To demonstrate proof of principle, the researchers used the new method—which they dubbed enSERT (enhancer inSERTion)—to examine nearly a thousand variants of one of the most well-characterized human enhancers that is associated with polydactyly (extra fingers or toes). The enhancer, called ZRS (Zone of polarizing activity Regulatory Sequence), regulates the expression of the sonic hedgehog gene (Shh), which produces a powerful signaling molecule required for the correct patterning of many body elements, including limbs and digits.
The ZRS enhancer is widely conserved across vertebrate species, including humans, mice, fish and even snakes. Mutations in this enhancer are known to cause abnormal patterning of the limbs in humans, as well as other vertebrates. The most common type of malformation caused by these mutations is called “preaxial polydactyly,” i.e. the formation of extra digits near the thumb or big toe. For example, mutations in the ZRS enhancer have been observed in polydactyl Hemingway cats, so-named for the American author and ailurophile Ernest Hemingway, who kept a large colony of the mitten-pawed felines at his Key West, Florida, home.
Using the new assay, the researchers examined all human ZRS enhancer mutations that had previously been reported by other groups as potential causes of polydactyly, whether the proposed malformation-causing mechanism could be confirmed experimentally or not. They also evaluated additional sequence changes that clinician-scientists collaborating on this study had newly identified in patients with polydactyly. Overall, in about 70 percent of cases the researchers were able to confirm that the enhancer activity was changed by the mutations. Perhaps surprisingly, they found no evidence for changes in activity for the remaining 30 percent of cases, suggesting that a subset of mutations that were proposed to cause polydactyly in previous studies are not the true cause of the condition in these patients.
“These results suggest that extreme care should be taken when interpreting human mutations without experimental testing, because it is possible that one could be misled to think that they are causative when they could potentially just be one of the many rare benign mutations in the human population,” cautioned Diane Dickel who, along with Mammalian Functional Genomics Lab co-PIs Len Pennacchio and Axel Visel, was a corresponding author on the Cell paper.
The work supports the Berkeley Lab Biosciences Area’s health strategy, which aims to increase understanding of human genome function. “We expect that this method will be very powerful for systematically testing enhancer mutations that are being found by the large number of patient sequencing studies,” Dickel said.
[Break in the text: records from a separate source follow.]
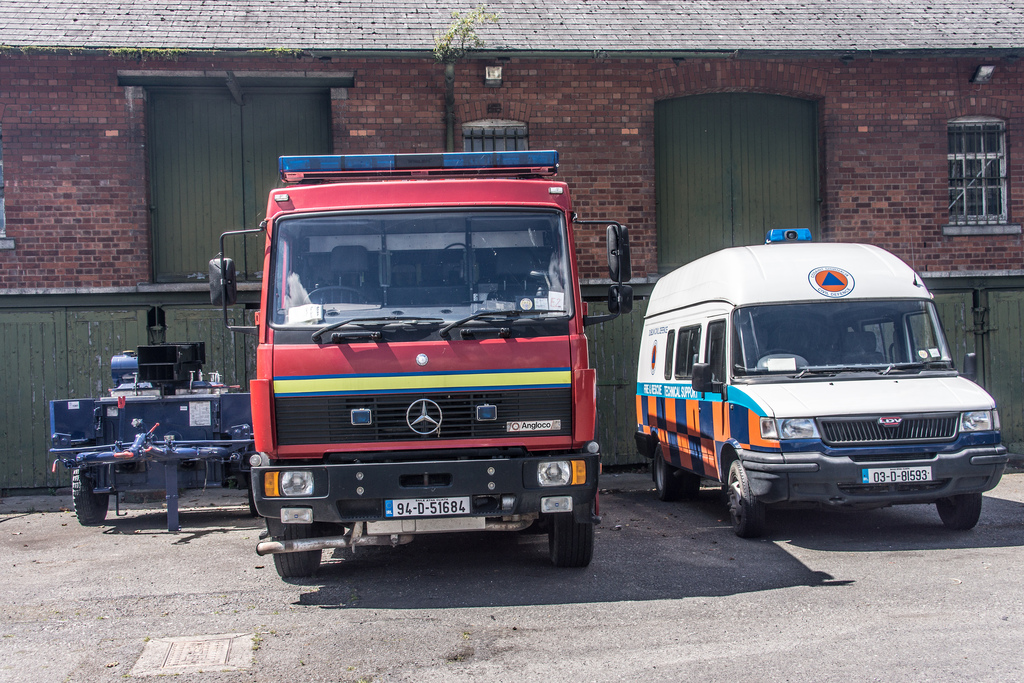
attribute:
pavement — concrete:
[276, 599, 340, 680]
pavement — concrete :
[324, 605, 382, 667]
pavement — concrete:
[377, 615, 423, 679]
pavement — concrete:
[416, 618, 475, 677]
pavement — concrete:
[469, 609, 534, 679]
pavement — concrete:
[525, 605, 576, 678]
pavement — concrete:
[573, 596, 627, 651]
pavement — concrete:
[621, 605, 661, 662]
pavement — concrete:
[675, 616, 714, 677]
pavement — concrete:
[721, 600, 778, 673]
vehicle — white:
[634, 223, 1008, 530]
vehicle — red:
[194, 138, 632, 582]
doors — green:
[646, 85, 821, 273]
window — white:
[940, 113, 1008, 225]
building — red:
[13, 16, 1013, 299]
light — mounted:
[474, 58, 506, 84]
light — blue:
[262, 134, 585, 183]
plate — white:
[382, 493, 480, 519]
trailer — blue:
[35, 300, 271, 528]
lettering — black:
[399, 502, 471, 511]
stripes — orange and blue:
[640, 377, 777, 496]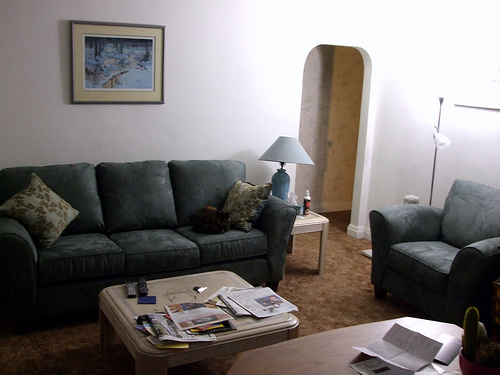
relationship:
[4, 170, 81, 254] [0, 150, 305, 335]
pillow on couch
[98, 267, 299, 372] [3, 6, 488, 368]
table on living room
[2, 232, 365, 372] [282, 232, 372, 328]
floor has carpet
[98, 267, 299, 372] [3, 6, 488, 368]
table in living room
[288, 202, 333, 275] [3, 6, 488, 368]
table in living room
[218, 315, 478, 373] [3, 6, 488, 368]
table in living room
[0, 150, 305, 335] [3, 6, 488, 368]
couch in living room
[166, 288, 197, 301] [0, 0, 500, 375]
glasses in living room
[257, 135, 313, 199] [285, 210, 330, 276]
lamp on table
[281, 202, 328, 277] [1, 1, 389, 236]
end table against wall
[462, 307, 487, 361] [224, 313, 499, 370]
cactus on table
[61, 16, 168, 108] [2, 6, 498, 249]
picture hanging on wall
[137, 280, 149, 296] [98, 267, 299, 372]
remote on table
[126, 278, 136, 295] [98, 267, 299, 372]
remote on table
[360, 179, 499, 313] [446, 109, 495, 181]
chair against wall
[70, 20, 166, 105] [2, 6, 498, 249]
picture on wall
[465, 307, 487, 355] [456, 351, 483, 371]
cactus in pot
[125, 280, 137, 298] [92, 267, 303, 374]
remote are on coffee table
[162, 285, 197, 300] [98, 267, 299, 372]
glasses are on table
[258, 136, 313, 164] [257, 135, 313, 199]
shade on lamp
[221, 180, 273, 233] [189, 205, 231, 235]
pillow next to cat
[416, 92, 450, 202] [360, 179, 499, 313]
stand lamp by chair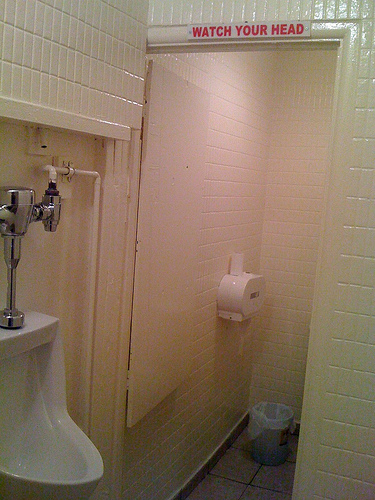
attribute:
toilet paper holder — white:
[212, 243, 267, 337]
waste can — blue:
[245, 404, 301, 473]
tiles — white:
[305, 327, 374, 499]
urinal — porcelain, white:
[0, 303, 113, 496]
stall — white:
[116, 46, 371, 490]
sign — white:
[168, 19, 317, 47]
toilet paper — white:
[212, 253, 272, 327]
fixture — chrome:
[3, 187, 80, 332]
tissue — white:
[226, 319, 271, 380]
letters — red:
[183, 24, 306, 39]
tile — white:
[312, 360, 367, 449]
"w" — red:
[185, 23, 203, 44]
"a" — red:
[199, 27, 211, 44]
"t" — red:
[204, 22, 221, 43]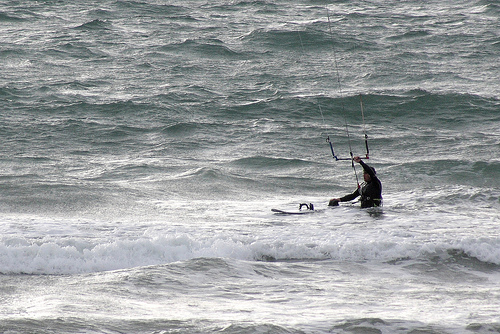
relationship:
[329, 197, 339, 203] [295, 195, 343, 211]
hand holding handle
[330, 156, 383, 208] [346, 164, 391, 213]
person wearing wetsuit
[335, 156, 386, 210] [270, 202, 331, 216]
person next to surfboard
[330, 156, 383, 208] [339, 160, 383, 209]
person wearing wetsuit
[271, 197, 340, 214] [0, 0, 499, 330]
board floating on water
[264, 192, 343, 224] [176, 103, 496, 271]
board floating in water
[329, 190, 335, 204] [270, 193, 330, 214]
hand holding board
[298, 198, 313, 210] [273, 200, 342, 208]
foot strap of board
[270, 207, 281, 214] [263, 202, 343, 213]
edge of board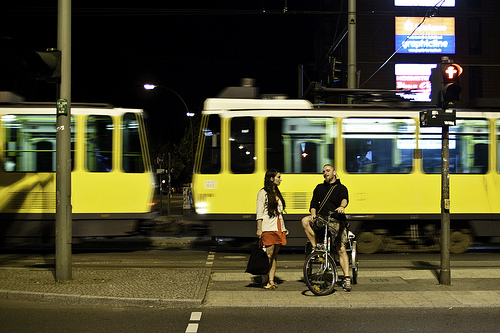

The group has some pilot projects in the lab that show the utility of the approach to experimentally validate non-coding mutations associated with a variety of conditions that significantly impact human health, such as developmental delay, autism, or heart disease.
Institutional collaborations on the study included the National Center for Biotechnology Information (NCBI) of the National Library of Medicine branch of the National Institutes of Health (NIH), Washington University School of Medicine in St. Louis, and several teaching hospitals (Centre hospitalier universitaire; CHU) in France: CHU Lille, CHU Poitiers, and CHU Dijon Bourgogne.